Did ISIS capture Iraq's biggest refinery?

Sunni insurgents have, by many accounts, gained control of Iraq's largest oil refinery -- a sprawling compound in the town of Baiji, near the militant-held city of Tikrit in the north -- but Iraqi officials have again denied the reports.

If confirmed, the abandonment of the refinery would be the latest blow to Iraq's armed forces, which have evaporated in the face of the Sunni militant's advance in many areas across the north and west of the country.

Iraqi civilian and military leaders, however, denied that the Sunni Islamic fighters were in control of the Baiji refinery, which has been fought over for almost two weeks.

Iraqi Foreign Minister Hoshyar Zebari said Iraq's special forces were still in full control of the compound, according to the Al-Jazeera television network.

And according to Iraq's own Al-Iraqiya TV, the office of Hussein al-Shehrestani, Iraqi deputy prime minister for Energy affairs, issued a statement Tuesday saying the reports about "terrorists taking control of the facility" were "baseless."

CBS News correspondent Clarissa Ward said the Iraqi military released video on Monday purportedly showing airstrikes against militant targets around the refinery, and there were reports of more government strikes Tuesday morning.

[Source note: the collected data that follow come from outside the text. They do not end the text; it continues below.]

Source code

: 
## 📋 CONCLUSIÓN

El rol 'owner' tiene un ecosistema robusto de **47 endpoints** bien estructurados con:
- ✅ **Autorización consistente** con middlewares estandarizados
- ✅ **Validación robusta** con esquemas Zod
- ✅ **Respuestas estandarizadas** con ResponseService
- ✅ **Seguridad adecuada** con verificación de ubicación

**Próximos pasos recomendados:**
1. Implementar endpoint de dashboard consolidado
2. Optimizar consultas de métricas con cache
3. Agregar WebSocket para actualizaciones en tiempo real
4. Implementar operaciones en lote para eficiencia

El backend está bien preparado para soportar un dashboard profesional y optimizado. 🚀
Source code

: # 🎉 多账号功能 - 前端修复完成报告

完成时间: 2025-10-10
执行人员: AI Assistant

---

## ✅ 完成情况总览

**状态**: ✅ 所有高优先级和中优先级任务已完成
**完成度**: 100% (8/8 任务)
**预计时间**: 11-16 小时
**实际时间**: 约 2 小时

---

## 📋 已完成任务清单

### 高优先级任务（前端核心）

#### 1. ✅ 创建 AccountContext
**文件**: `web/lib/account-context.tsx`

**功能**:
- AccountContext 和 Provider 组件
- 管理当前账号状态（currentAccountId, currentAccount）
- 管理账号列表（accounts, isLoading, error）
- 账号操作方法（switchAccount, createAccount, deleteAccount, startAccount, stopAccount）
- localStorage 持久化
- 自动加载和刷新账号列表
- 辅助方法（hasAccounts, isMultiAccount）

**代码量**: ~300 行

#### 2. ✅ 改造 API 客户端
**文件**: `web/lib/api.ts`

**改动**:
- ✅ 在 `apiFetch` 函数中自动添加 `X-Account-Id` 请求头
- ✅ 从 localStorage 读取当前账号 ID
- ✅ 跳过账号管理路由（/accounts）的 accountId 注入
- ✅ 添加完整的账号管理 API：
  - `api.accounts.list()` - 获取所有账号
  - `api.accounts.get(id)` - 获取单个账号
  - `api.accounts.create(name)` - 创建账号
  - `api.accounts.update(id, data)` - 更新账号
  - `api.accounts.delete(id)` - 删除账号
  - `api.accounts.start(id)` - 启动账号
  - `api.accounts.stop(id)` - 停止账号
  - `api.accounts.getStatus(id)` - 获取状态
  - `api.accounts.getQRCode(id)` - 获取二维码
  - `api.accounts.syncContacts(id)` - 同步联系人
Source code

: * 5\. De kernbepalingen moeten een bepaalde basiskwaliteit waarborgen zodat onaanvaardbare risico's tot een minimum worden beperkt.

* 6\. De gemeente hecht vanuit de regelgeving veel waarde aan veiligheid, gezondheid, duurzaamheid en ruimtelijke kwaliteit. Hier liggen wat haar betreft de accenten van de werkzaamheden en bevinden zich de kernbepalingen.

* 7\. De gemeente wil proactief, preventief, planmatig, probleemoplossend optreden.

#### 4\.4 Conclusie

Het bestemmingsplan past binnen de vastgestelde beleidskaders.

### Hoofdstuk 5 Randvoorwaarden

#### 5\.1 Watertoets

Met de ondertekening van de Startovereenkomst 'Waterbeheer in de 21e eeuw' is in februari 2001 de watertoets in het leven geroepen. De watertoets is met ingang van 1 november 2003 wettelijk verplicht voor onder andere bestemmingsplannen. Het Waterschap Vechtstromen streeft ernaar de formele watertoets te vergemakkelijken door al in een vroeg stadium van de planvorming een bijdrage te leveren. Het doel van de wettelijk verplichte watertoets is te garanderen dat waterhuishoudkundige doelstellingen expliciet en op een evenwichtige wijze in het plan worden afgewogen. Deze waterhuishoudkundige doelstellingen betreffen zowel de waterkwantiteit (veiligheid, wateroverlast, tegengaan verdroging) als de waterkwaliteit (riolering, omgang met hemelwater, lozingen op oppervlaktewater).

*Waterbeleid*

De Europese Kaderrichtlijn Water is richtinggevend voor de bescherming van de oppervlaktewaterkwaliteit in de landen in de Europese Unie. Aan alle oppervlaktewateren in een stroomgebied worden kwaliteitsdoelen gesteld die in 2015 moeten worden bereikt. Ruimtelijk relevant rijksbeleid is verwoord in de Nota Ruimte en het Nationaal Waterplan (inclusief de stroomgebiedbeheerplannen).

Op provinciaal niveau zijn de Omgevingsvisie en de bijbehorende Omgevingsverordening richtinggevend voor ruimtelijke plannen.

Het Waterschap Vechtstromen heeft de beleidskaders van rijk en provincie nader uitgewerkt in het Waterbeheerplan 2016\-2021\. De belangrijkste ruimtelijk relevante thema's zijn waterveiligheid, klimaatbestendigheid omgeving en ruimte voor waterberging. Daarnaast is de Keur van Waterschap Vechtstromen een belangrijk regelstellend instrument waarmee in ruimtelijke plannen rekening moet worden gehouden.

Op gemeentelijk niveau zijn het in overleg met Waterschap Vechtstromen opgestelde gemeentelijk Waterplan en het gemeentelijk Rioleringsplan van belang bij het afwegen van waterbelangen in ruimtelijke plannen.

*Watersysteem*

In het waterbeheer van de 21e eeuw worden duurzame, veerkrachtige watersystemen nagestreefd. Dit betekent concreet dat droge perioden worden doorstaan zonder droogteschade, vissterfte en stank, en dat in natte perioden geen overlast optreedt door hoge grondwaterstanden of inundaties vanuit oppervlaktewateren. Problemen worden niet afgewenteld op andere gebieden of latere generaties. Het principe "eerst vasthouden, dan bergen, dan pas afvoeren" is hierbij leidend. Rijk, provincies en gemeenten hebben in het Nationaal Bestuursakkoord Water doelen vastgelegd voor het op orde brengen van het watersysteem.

What actually happened at the Baiji refinery between Monday and Tuesday was difficult to discern, and there was an unusual lack of video or photographic evidence to suggest that the feared militants of the Islamic State of Iraq and Syria (ISIS) had gained control of the facility.

While a couple of videos emerged showing alleged celebrations that the compound had been seized, there were no images clearly showing ISIS militants deployed at the compound, or ISIS flags flying over it. There were promises on social media from the Islamic extremists group's supporters that video would soon be posted online to back up the claims, but CBS News was not able to locate any by Tuesday afternoon.

Media reports began to emerge Monday night suggesting the hundreds of government forces guarding the refinery had negotiated their surrender to local Sunni tribes in exchange for the guarantee of a safe exit. Tribal elders reportedly led the mediations and gave the stranded forces all the necessary guarantees that they would not be harmed.

But again, there has been no clear evidence that the special forces troops left the compound -- nor that they're still there.

It is also unclear what the relationship is between the Sunni tribes in the region and ISIS, and whether the tribes would hand over the Baiji compound to the terror group, or vice versa.

Both the tribes and ISIS share a desire to dislodge the Shiite-led central government of Prime Minister Nouri al-Maliki. But while ISIS wants to establish an Islamic fundamentalist state stretching across the Syria-Iraq border, many of the Sunni tribes would rather replace al-Maliki with a moderate, inclusive government in Baghdad -- much as the Obama administration has been calling for.

The level of any partnership between ISIS and the tribal leaders in Iraq's northern and western Sunni heartlands is unclear, and so too, on Tuesday afternoon, was just who controls the Baiji refinery.